Housing project along Harlem River approved

Courtesy of GF55 Partners.

Mixed-income project will replace welfare center and provide more than 300 apartments and a day care center. On April 6, 2011, the City Council unanimously approved the Department of Housing Preservation and Development’s proposal to allow L+M Development and Artimus Construction to develop a 313-unit affordable housing project on a City-owned lot adjacent to the Harlem River in Manhattan. The lot is bounded by Park Avenue, Harlem River Drive, and 131st Street, and is occupied by a four-story former welfare intake center.

L+M and Artimus will develop the project, known as Harlem River Point, through HPD’s low-income and mixed-income rental programs. Approximately 271 of the project’s apartments will be marketed to families earning up to 60 percent of the area median income, and the remaining units will be marketed to families earning between 90 and 100 percent of the area median income.

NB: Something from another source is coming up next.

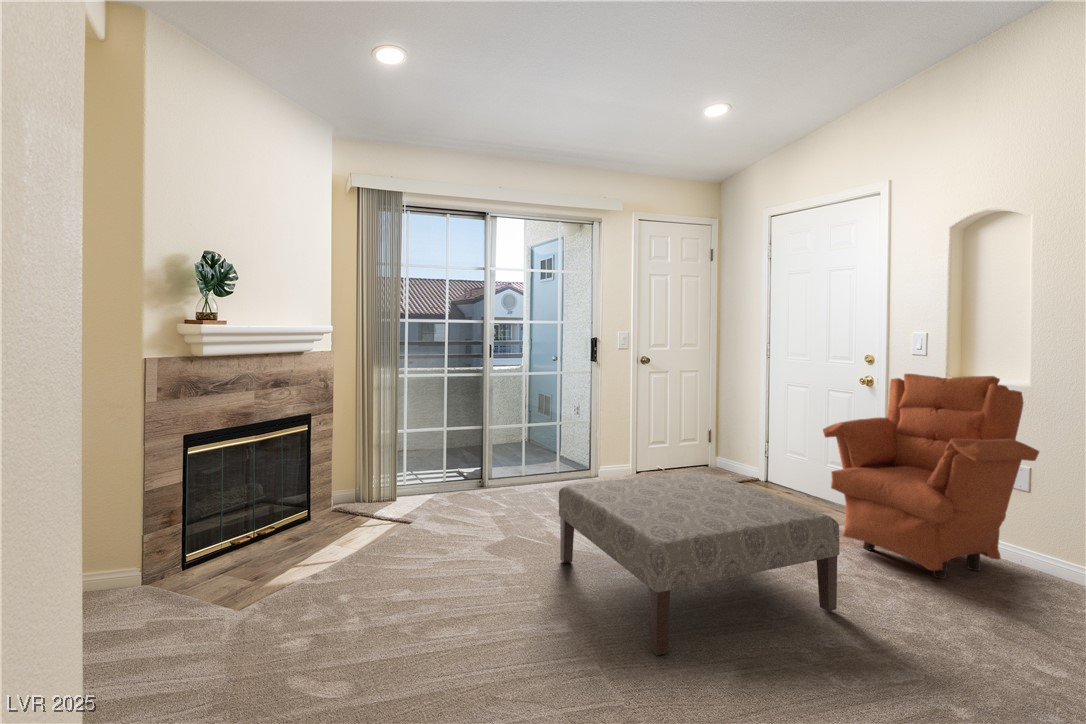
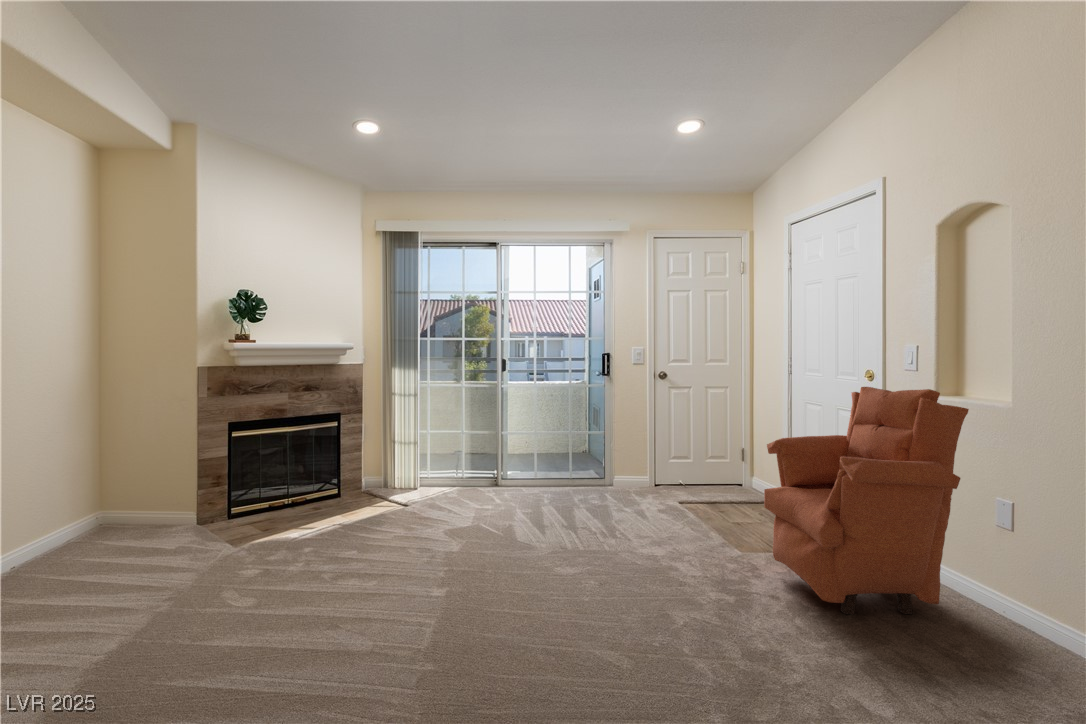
ottoman: present [559,471,840,655] -> none [463,479,679,623]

The nearly 300,000  sq.ft. development will include 2,340  sq.ft. of commercial space and a 10,000 sq.ft. day care center. The project will feature sound-attenuating windows and acoustic walls along its perimeter in order to buffer noise from Harlem River Drive and a nearby elevated railway.

Manhattan Community Board 11 and  Borough President Scott M. Stringer supported the project, and the City Planning Commission approved the proposal in February. 8 CityLand 24 (March 15, 2011).

At the  Council’s Planning, Dispositions & Concessions Subcommittee hearing, local Council Member Inez E. Dickens expressed support for the project. Dickens stated that the project would ensure that Harlem residents could continue to live in the community, pointing out that outreach efforts would target residents of CB 10 and 11. The Subcommittee unanimously approved the project, and the Land Use Committee and full Council followed suit.

ULURP Review
Lead Agency: HPD, Neg. Dec.
Comm. Bd.: MN 11, App’d, 27-0-4
Boro. Pres.: App’d
CPC: App’d, 12-0-0
Council: App’d, 47-0-0

Council: Harlem River Point/1945-1951 Park Avenue (April 6, 2011).